The first movie is A Thousand Times Good Night. Starring Juliette Binoche , it portrays a woman who works as a photojournalist in conflict regions of the world. She's "driven" and often risks her life - both "male" traits. Visiting these areas of strife and violence, she repeatedly puts her life in danger, in search of the perfect shot. As a friend chides her in a later scene, its the adrenaline rush which keeps her motivated to do the job she does.
And ooh, what a hot dad ! The hunk who plays dad is Nikolaj Coster-Waldu I haven't come across him earlier but I believe Game of Thrones fanatics will recognize him.
As the movie unfolds we are drawn to its central theme - how Gretta ( the character played by Juliette) going away repeatedly to these conflict zones and coming back wounded, having been in situations where she's come close to losing her life- is a huge drain on her family.
When she returns, there's an emotional distance,specially between Gretta and her husband and with her older daughter.They are wary of becoming close again, because she will be gone once more. As her husband tells her "you smell of death". He tells her, each time she's gone, they prepare for the worst.
All of which made me think of the awesome role reversal the movie offers. Almost all such movies where the person putting his life in danger is a man, and the person left holding the home front, is almost always a woman. I for one can't recall any other movie with such a role reversal. Can you?
Needless to say Julitte Binoche is ethereal and luminous as is the ocean, the most gorgeous backdrop of the movie where a lot of the movie is set.

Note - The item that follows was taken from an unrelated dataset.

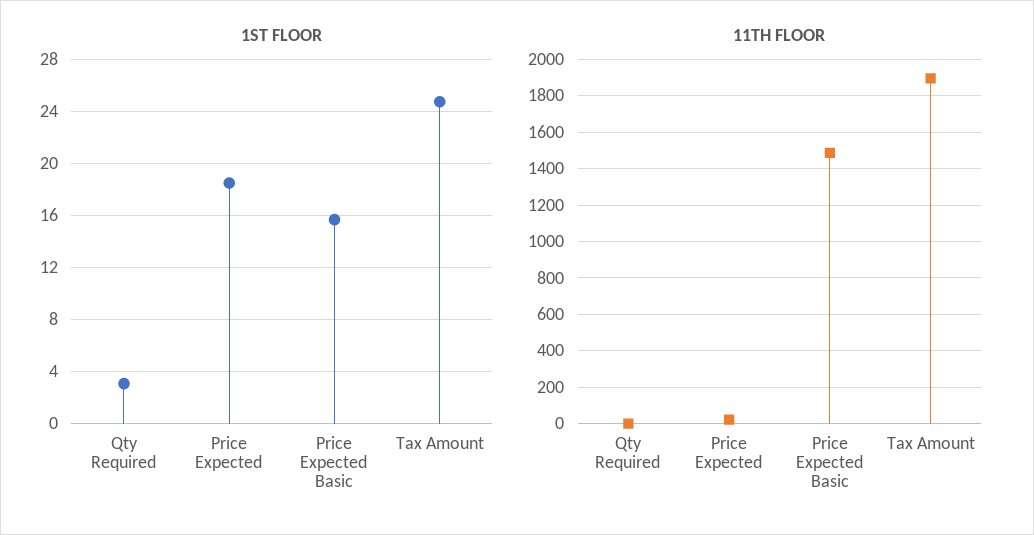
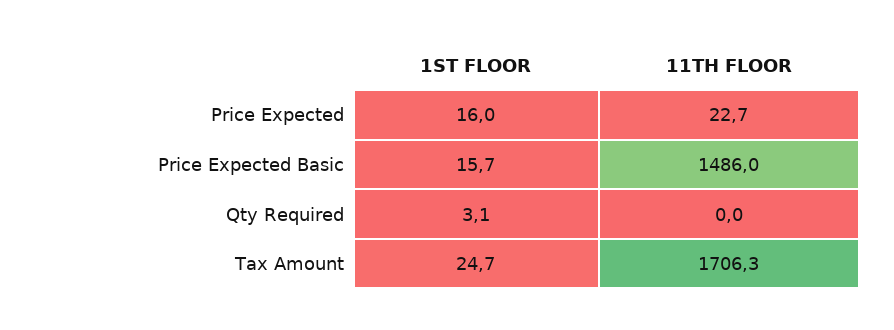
1ST FLOOR, Price Expected: 18.5 -> 16
11TH FLOOR, Tax Amount: 1900 -> 1706.3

There were parts of the movie which I found uncomfortable. Scenes such as Gretta shoving her camera into refugees' faces without their permission, because "the world needs to know" or the whole sequence ( suggestive of Afghanistan ) though it doesn't explicitly say so, of the woman suicide bomber. being a Muslim - tried and tested tropes all, very much part of the white saviour complex. Where would we be without the "civilizing" impact of white people? Sigh.
Yet, all this didn't dilute my thorough enjoyment of the movie. Go watch it if you can. If you already have, tell me about it.